=== Exercise instructions ===
Since the copy must hold text only, transcribe the data below exactly and omit the images.

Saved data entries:
--- START ---

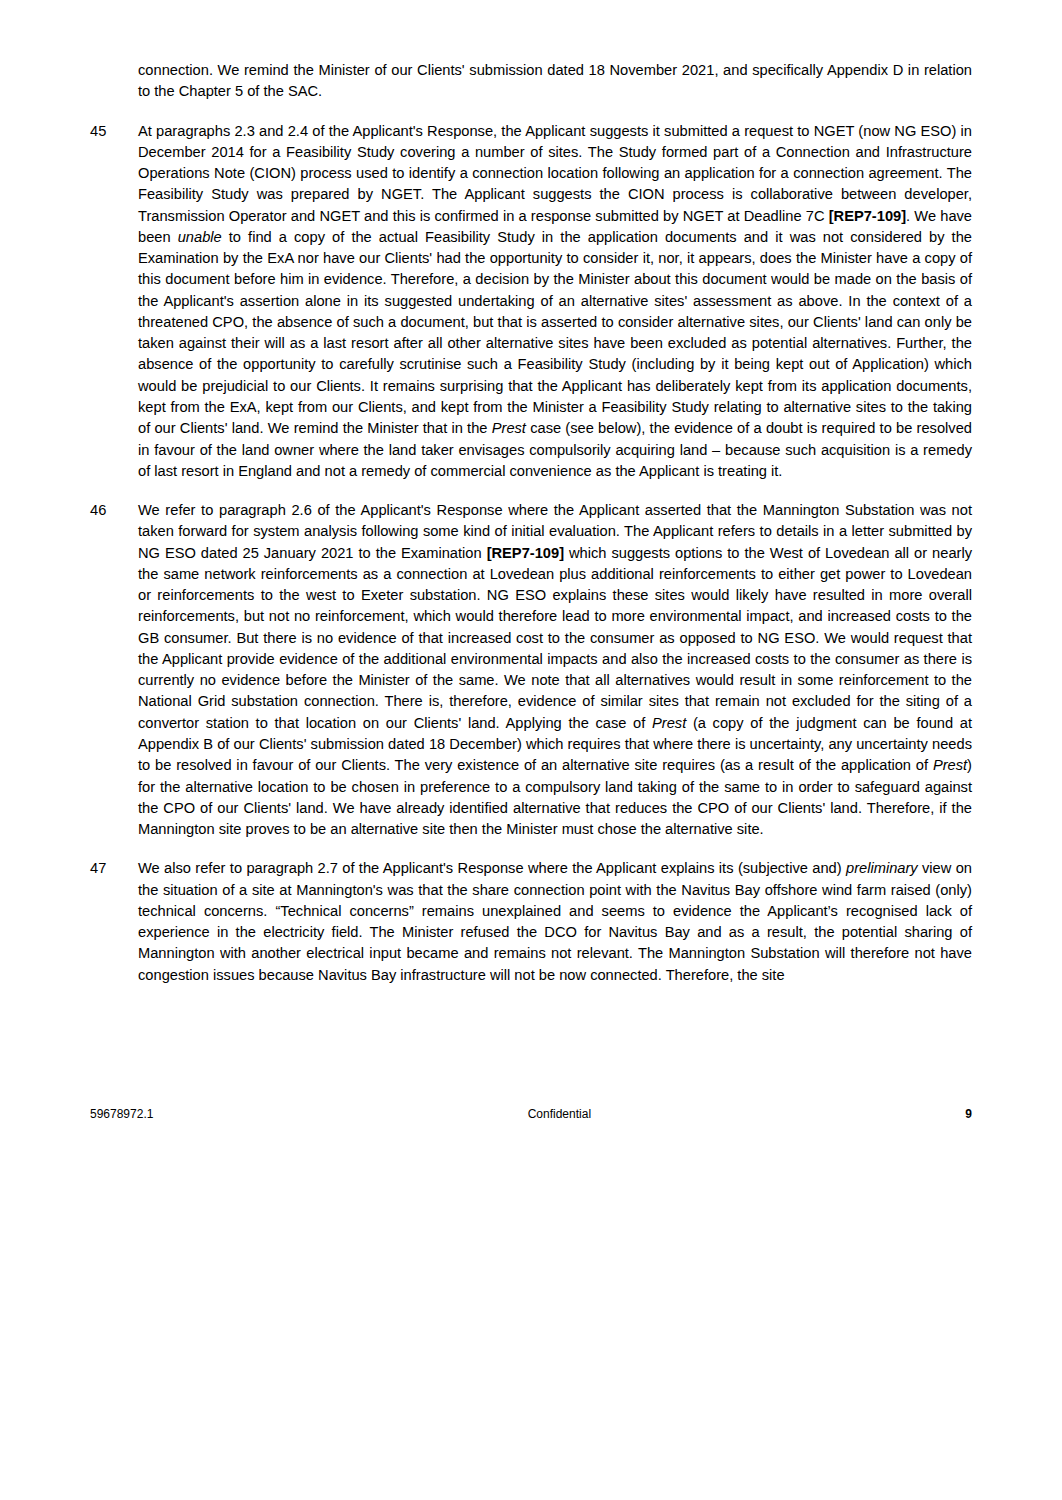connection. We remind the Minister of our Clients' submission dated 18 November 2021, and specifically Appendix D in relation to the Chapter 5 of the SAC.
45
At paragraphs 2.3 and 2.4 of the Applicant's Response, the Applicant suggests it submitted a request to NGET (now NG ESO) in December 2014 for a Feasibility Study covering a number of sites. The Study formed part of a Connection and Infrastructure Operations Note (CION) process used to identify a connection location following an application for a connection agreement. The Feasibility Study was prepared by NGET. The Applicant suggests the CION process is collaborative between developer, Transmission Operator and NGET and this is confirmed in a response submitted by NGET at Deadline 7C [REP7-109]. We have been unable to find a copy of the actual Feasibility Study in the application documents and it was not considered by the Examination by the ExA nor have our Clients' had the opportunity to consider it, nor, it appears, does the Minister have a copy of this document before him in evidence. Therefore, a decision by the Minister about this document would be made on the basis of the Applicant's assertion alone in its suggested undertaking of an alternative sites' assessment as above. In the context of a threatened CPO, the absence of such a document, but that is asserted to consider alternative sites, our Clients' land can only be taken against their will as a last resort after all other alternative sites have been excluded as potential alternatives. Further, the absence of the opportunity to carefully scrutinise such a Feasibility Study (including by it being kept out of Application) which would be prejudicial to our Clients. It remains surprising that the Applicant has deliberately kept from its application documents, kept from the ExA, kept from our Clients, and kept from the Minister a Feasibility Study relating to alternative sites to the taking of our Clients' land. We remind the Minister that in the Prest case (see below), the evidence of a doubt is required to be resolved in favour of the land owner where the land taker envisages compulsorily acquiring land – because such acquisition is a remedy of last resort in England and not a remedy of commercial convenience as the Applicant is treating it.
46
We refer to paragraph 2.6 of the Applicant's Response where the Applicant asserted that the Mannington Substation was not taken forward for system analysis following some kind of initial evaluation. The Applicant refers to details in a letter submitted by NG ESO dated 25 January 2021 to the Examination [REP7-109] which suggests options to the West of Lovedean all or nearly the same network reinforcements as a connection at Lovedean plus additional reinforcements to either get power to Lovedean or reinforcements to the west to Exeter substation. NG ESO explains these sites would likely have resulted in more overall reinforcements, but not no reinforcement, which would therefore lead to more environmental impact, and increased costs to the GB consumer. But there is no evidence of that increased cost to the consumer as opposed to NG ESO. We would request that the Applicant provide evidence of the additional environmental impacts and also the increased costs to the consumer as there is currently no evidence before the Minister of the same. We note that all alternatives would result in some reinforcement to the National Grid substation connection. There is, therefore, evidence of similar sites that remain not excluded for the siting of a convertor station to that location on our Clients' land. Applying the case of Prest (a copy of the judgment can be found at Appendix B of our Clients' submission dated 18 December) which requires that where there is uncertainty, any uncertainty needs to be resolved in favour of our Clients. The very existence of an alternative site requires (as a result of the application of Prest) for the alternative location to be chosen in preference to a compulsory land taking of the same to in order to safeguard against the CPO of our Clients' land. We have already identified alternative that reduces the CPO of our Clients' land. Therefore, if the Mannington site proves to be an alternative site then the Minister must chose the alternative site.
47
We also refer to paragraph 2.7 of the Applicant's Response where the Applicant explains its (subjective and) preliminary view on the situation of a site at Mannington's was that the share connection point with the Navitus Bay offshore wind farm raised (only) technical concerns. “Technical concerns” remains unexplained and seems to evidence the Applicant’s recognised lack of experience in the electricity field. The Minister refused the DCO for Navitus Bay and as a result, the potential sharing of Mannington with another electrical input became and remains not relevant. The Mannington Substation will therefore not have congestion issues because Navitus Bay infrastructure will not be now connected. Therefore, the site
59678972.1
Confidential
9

--- END ---

=== Expected answer ===
connection. We remind the Minister of our Clients' submission dated 18 November 2021, and specifically Appendix D in relation to the Chapter 5 of the SAC.
45
At paragraphs 2.3 and 2.4 of the Applicant's Response, the Applicant suggests it submitted a request to NGET (now NG ESO) in December 2014 for a Feasibility Study covering a number of sites. The Study formed part of a Connection and Infrastructure Operations Note (CION) process used to identify a connection location following an application for a connection agreement. The Feasibility Study was prepared by NGET. The Applicant suggests the CION process is collaborative between developer, Transmission Operator and NGET and this is confirmed in a response submitted by NGET at Deadline 7C [REP7-109]. We have been unable to find a copy of the actual Feasibility Study in the application documents and it was not considered by the Examination by the ExA nor have our Clients' had the opportunity to consider it, nor, it appears, does the Minister have a copy of this document before him in evidence. Therefore, a decision by the Minister about this document would be made on the basis of the Applicant's assertion alone in its suggested undertaking of an alternative sites' assessment as above. In the context of a threatened CPO, the absence of such a document, but that is asserted to consider alternative sites, our Clients' land can only be taken against their will as a last resort after all other alternative sites have been excluded as potential alternatives. Further, the absence of the opportunity to carefully scrutinise such a Feasibility Study (including by it being kept out of Application) which would be prejudicial to our Clients. It remains surprising that the Applicant has deliberately kept from its application documents, kept from the ExA, kept from our Clients, and kept from the Minister a Feasibility Study relating to alternative sites to the taking of our Clients' land. We remind the Minister that in the Prest case (see below), the evidence of a doubt is required to be resolved in favour of the land owner where the land taker envisages compulsorily acquiring land – because such acquisition is a remedy of last resort in England and not a remedy of commercial convenience as the Applicant is treating it.
46
We refer to paragraph 2.6 of the Applicant's Response where the Applicant asserted that the Mannington Substation was not taken forward for system analysis following some kind of initial evaluation. The Applicant refers to details in a letter submitted by NG ESO dated 25 January 2021 to the Examination [REP7-109] which suggests options to the West of Lovedean all or nearly the same network reinforcements as a connection at Lovedean plus additional reinforcements to either get power to Lovedean or reinforcements to the west to Exeter substation. NG ESO explains these sites would likely have resulted in more overall reinforcements, but not no reinforcement, which would therefore lead to more environmental impact, and increased costs to the GB consumer. But there is no evidence of that increased cost to the consumer as opposed to NG ESO. We would request that the Applicant provide evidence of the additional environmental impacts and also the increased costs to the consumer as there is currently no evidence before the Minister of the same. We note that all alternatives would result in some reinforcement to the National Grid substation connection. There is, therefore, evidence of similar sites that remain not excluded for the siting of a convertor station to that location on our Clients' land. Applying the case of Prest (a copy of the judgment can be found at Appendix B of our Clients' submission dated 18 December) which requires that where there is uncertainty, any uncertainty needs to be resolved in favour of our Clients. The very existence of an alternative site requires (as a result of the application of Prest) for the alternative location to be chosen in preference to a compulsory land taking of the same to in order to safeguard against the CPO of our Clients' land. We have already identified alternative that reduces the CPO of our Clients' land. Therefore, if the Mannington site proves to be an alternative site then the Minister must chose the alternative site.
47
We also refer to paragraph 2.7 of the Applicant's Response where the Applicant explains its (subjective and) preliminary view on the situation of a site at Mannington's was that the share connection point with the Navitus Bay offshore wind farm raised (only) technical concerns. “Technical concerns” remains unexplained and seems to evidence the Applicant’s recognised lack of experience in the electricity field. The Minister refused the DCO for Navitus Bay and as a result, the potential sharing of Mannington with another electrical input became and remains not relevant. The Mannington Substation will therefore not have congestion issues because Navitus Bay infrastructure will not be now connected. Therefore, the site
59678972.1
Confidential
9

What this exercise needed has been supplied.